The grant is targeted at workers who are not eligible for the main Test and Trace support payment because they do not receive benefits and helps people with coronavirus on low incomes to self-isolate if they cannot work from home.
But figures obtained by the Labour party show more than 70 per cent of applications across England were rejected, as the government denied claims that it was planning to extend the payment to everyone who tests positive for Covid-19.
A freedom of information request showed 316 applications were made to Swindon Borough Council. Of these, 275 (87 per cent) were rejected and only 41 (13 per cent) were granted.
This means the council is rejecting applications at a higher rate than across England as a whole.
The figures included all applications made in Swindon from the scheme’s launch on September 28 up to December 13, when the FOI was submitted – but Labour said the figures may include some after that date.
Of the 49,900 applications made to the 200 local councils which responded to the FOI, 35,400 (71 per cent) were rejected, with just 12,000 (24 per cent) accepted – though success rates varied significantly.
In Slough, Berkshire, less than 1 per cent of applications were accepted, compared to 78 per cent in Rochford, Essex – the highest and lowest rates from councils with at least 20 applications.
Labour said councils have taken differing approaches to dispensing payments, with some choosing to ration funding and others operating on a first-come first-serve basis.
Shadow communities secretary Steve Reed MP said: “This government’s serial incompetence is forcing many workers to choose between protecting their health and putting food on their families’ tables.
“Councils are going above and beyond to help those on low incomes to self-isolate but they are being hampered by overly strict criteria and inadequate government guidance.”
Anti-poverty charity Turn2us urged the Government to review funding for the scheme, as well as the eligibility criteria, so families can stay afloat.

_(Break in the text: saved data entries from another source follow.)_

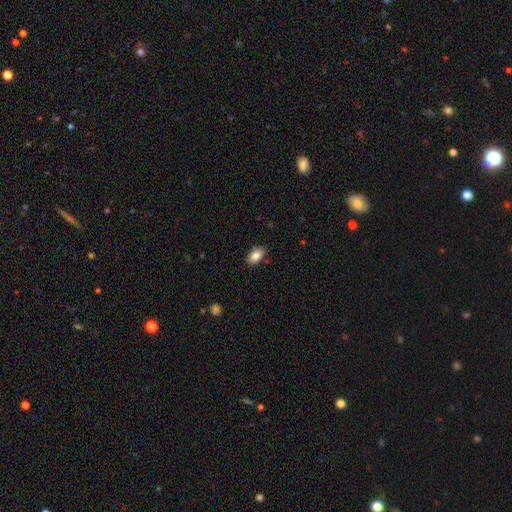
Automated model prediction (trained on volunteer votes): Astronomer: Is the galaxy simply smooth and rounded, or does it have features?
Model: smooth — 84%.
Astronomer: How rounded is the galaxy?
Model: in between — 90%.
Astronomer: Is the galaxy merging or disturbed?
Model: none — 85%.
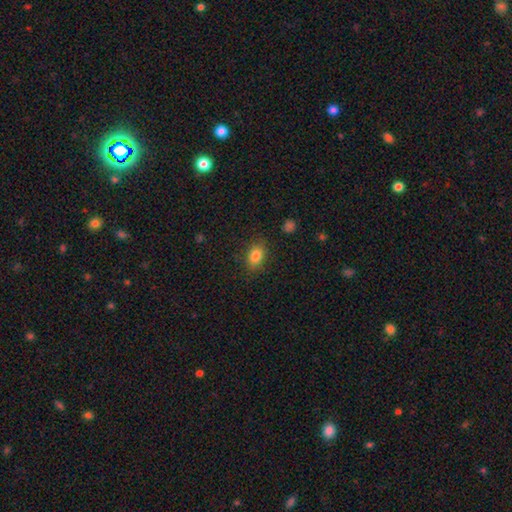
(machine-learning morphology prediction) A smooth galaxy with no disk features (83%) that is in between round and cigar-shaped (78%). Merging: none (84%).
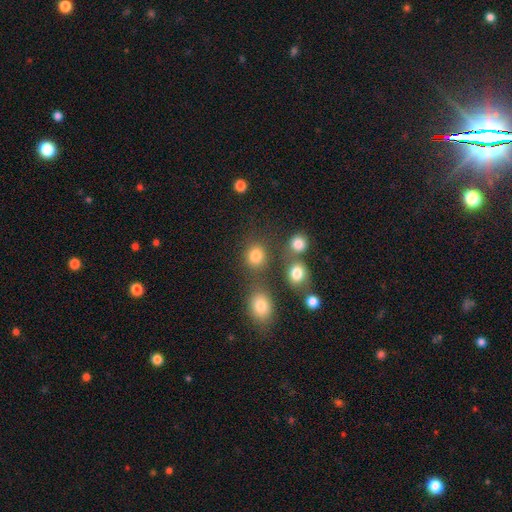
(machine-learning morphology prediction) A smooth galaxy with no disk features (81%) that is round (80%). Merging: none (70%).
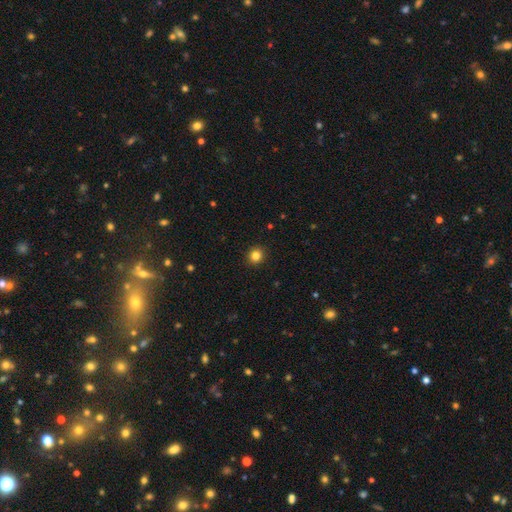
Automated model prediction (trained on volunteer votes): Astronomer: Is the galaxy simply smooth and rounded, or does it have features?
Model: smooth — 84%.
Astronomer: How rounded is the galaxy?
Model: round — 87%.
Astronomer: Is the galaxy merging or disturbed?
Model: none — 92%.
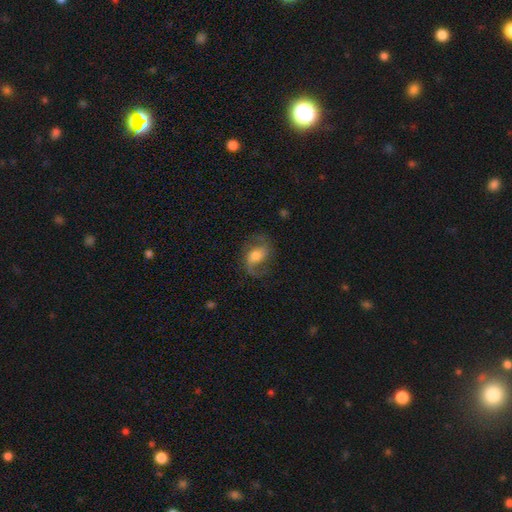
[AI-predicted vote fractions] The model was most divided on "bar" (2-way tie): weak: 42%, no: 42%, strong: 16%. Remaining: edge-on disk — no (97%); spiral arms — yes (93%); spiral arm count — 2 (88%); smooth or featured — featured or disk (75%); merging — none (70%); bulge size — moderate (53%); spiral winding — loose (48%).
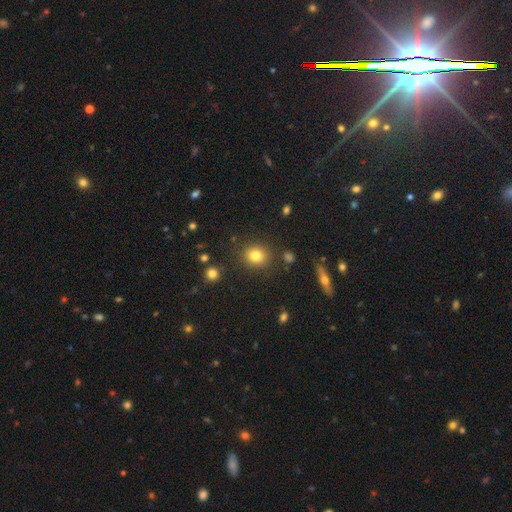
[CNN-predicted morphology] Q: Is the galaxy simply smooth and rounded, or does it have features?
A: smooth — 80%.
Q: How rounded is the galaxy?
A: round — 78%.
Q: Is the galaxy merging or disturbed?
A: none — 85%.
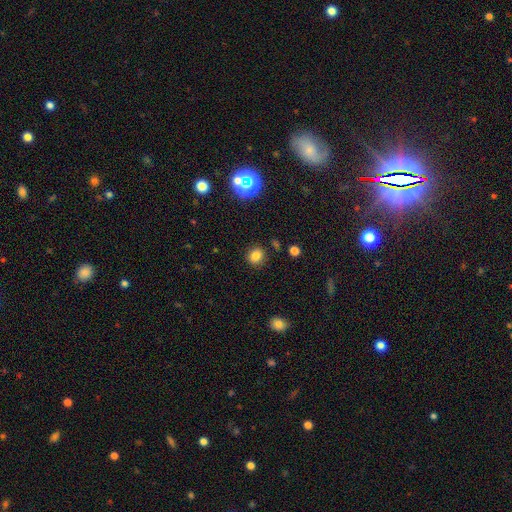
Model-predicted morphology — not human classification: smooth_or_featured: smooth (p=0.80) [alt: star or artifact p=0.15]
how_rounded: round (p=0.78) [alt: in between p=0.21]
merging: none (p=0.85) [alt: minor disturbance p=0.10]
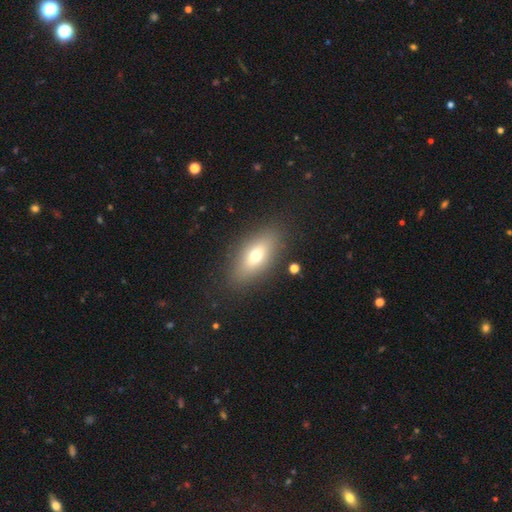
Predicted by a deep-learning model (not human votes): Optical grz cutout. It shows a smooth galaxy with no disk features (66%) that is in between round and cigar-shaped (80%). Merging: none (86%).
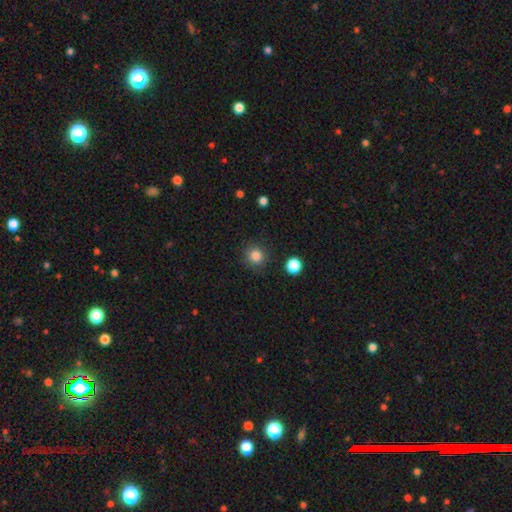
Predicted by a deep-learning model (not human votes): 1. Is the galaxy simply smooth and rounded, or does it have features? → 85% smooth, 11% star or artifact, 4% featured or disk.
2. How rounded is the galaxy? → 93% round, 6% in between, 1% cigar-shaped.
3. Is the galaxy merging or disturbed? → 89% none, 7% minor disturbance, 3% major disturbance, 2% merger.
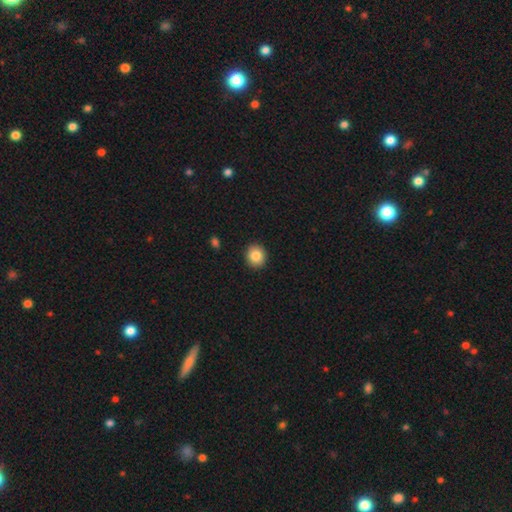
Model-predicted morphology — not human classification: Smooth or featured? Predicted: smooth (p=0.85). How rounded? Predicted: round (p=0.84). Merging? Predicted: none (p=0.92).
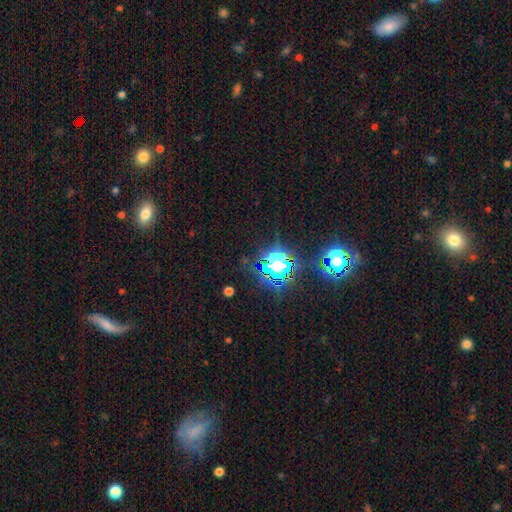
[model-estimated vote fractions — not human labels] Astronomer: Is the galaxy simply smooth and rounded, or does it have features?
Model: star or artifact — 77%.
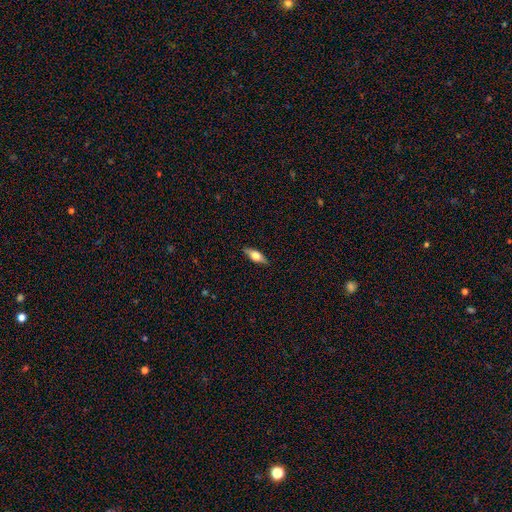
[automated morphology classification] Smooth or featured? featured or disk (52%)
Edge-on disk? yes (93%)
Merging? none (88%)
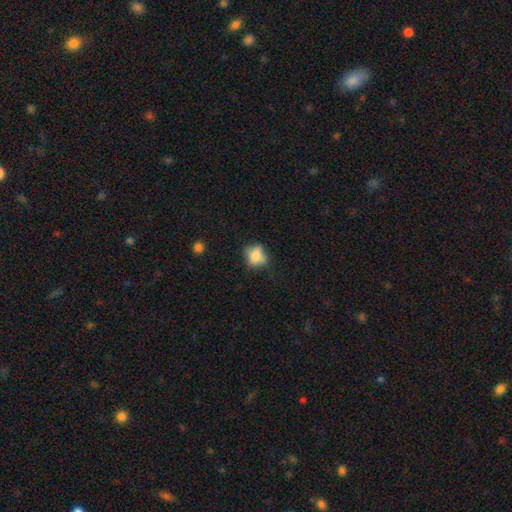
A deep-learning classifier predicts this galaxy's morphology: A smooth galaxy with no disk features (72%) that is round (60%). Merging: none (58%).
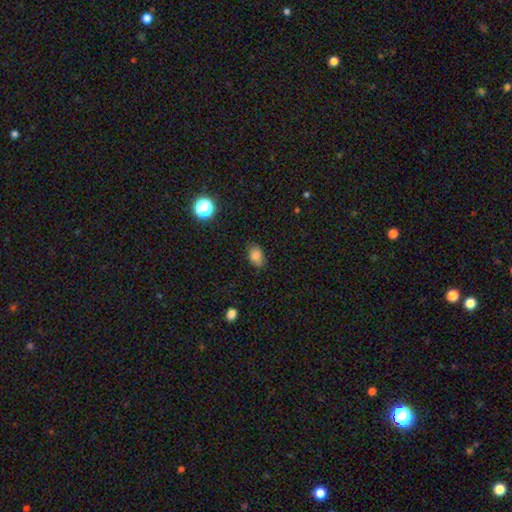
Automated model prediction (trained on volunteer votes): Overall: smooth (82%). How rounded: in between (76%). Merging: none (77%).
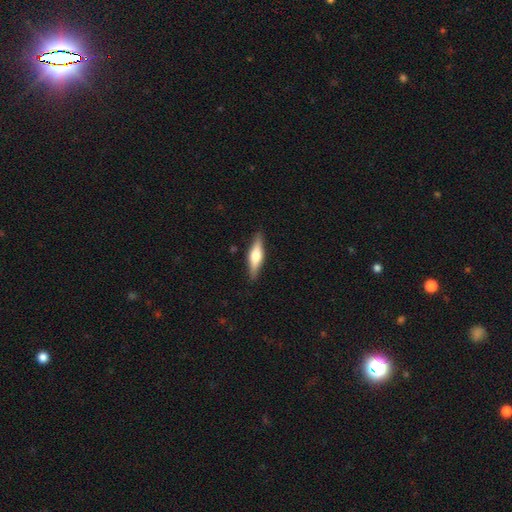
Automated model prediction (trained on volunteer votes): This is possibly a featured or disk galaxy (55%). It is clearly viewed edge-on (95%). Edge-on bulge: clearly rounded (89%). Merging: clearly none (89%).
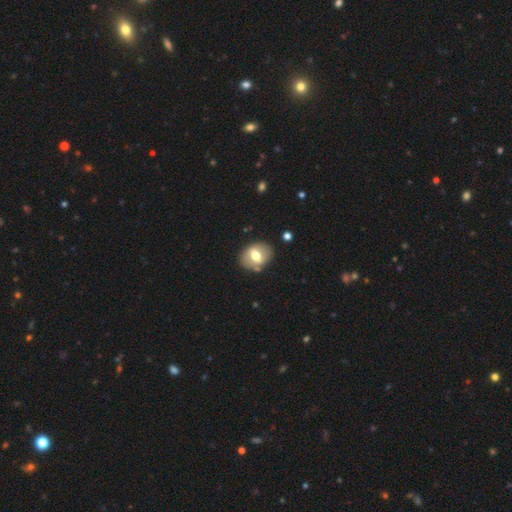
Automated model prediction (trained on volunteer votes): Morphology: type=smooth (53%); roundness=in between (53%); merging=none (80%).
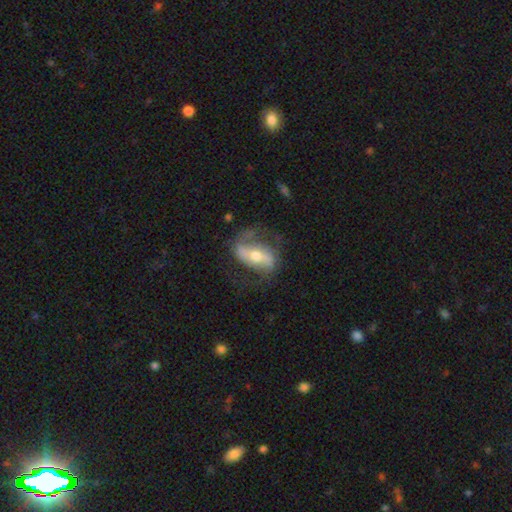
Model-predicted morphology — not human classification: Q: Smooth or featured?
A: featured or disk (75%); runner-up: smooth (19%)
Q: Edge-on disk?
A: no (91%); runner-up: yes (9%)
Q: Bar?
A: strong (49%); runner-up: weak (30%)
Q: Spiral arms?
A: yes (86%); runner-up: no (14%)
Q: Spiral winding?
A: loose (43%); runner-up: medium (41%)
Q: Spiral arm count?
A: 2 (87%); runner-up: can't tell (6%)
Q: Bulge size?
A: moderate (63%); runner-up: small (28%)
Q: Merging?
A: none (64%); runner-up: minor disturbance (19%)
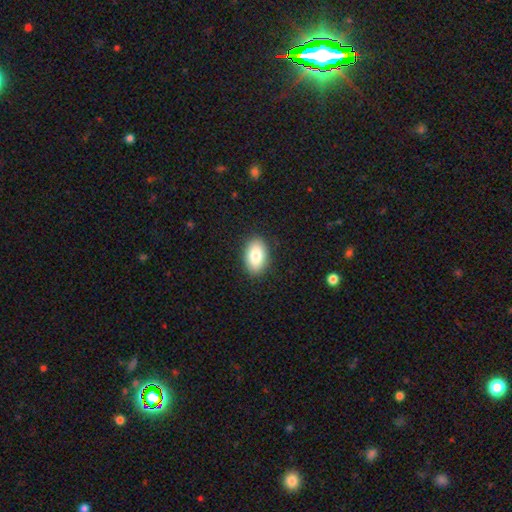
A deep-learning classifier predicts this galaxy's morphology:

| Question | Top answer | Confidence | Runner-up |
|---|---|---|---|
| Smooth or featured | smooth | 85% | featured or disk (8%) |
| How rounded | in between | 92% | round (7%) |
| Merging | none | 89% | minor disturbance (8%) |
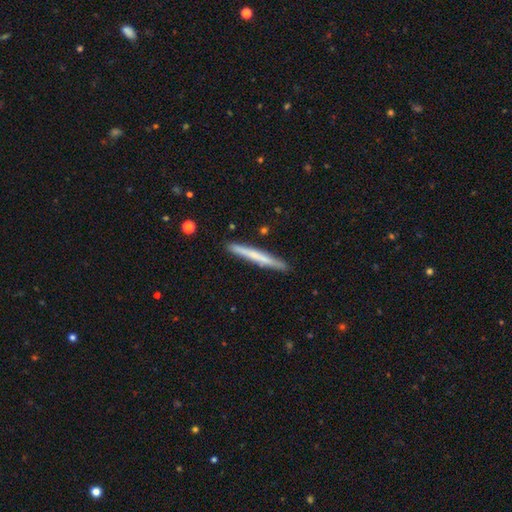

Sara Willcocks, head of external affairs, said: “It is ludicrous for the Government to ask people to self-isolate but not provide everyone affected with a replacement income for the work they will be missing out on.
“Without the correct financial support, people are faced with an impossible choice: isolate and financially struggle or risk spreading the virus, and breaking the law, to avoid being dragged into poverty.”
Reported plans from the government to extend £500 payments to everyone who tests positive for Covid-19 in England could have cost an estimated £453 million per week.
It was the “preferred position” of Matt Hancock’s Department of Health and Social Care, according to a leaked document seen by The Guardian.
But Prime Minister Boris Johnson’s official spokesman said there are no plans to do so, insisting the “vast majority continue to abide by the rules”.
The Resolution Foundation think tank said the current approach, which it estimates only around 13 per cent of workers are eligible for, is “not fit for purpose”.
Researcher Maja Gustafsson added: “Swiftly putting in place a much more universal and generous system will make a real difference to controlling the spread of the virus.”
A Department of Health and Social Care spokeswoman said: “It is incumbent on all of us to help protect the NHS by staying at home and following the rules.
“£50 million was invested when the scheme launched, and we are providing a further £20 million to help support people on low incomes who need to self-isolate.”